Exercise instructions
Reproduce the text of the listing below line for line, keeping every character unchanged. Omit the pictures.

Material provided
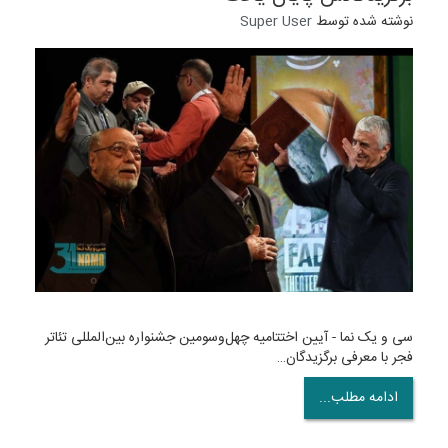
نوشته شده توسط
Super User
سی و یک نما - آیین اختتامیه چهل‌وسومین جشنواره بین‌المللی تئاتر
فجر با معرفی برگزیدگان…
ادامه مطلب...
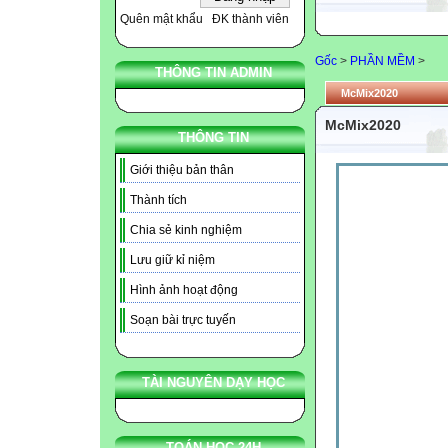
Quên mật khẩu
ĐK thành viên
Gốc
>
PHẦN MỀM
>
THÔNG TIN ADMIN
McMix2020
McMix2020
THÔNG TIN
Giới thiệu bản thân
Thành tích
Chia sẻ kinh nghiệm
Lưu giữ kỉ niệm
Hình ảnh hoạt động
Soạn bài trực tuyến
TÀI NGUYÊN DẠY HỌC
TOÁN HỌC 24H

Result of this exercise
نوشته شده توسط
Super User
سی و یک نما - آیین اختتامیه چهل‌وسومین جشنواره بین‌المللی تئاتر
فجر با معرفی برگزیدگان…
ادامه مطلب...
Quên mật khẩu
ĐK thành viên
Gốc
>
PHẦN MỀM
>
THÔNG TIN ADMIN
McMix2020
McMix2020
THÔNG TIN
Giới thiệu bản thân
Thành tích
Chia sẻ kinh nghiệm
Lưu giữ kỉ niệm
Hình ảnh hoạt động
Soạn bài trực tuyến
TÀI NGUYÊN DẠY HỌC
TOÁN HỌC 24H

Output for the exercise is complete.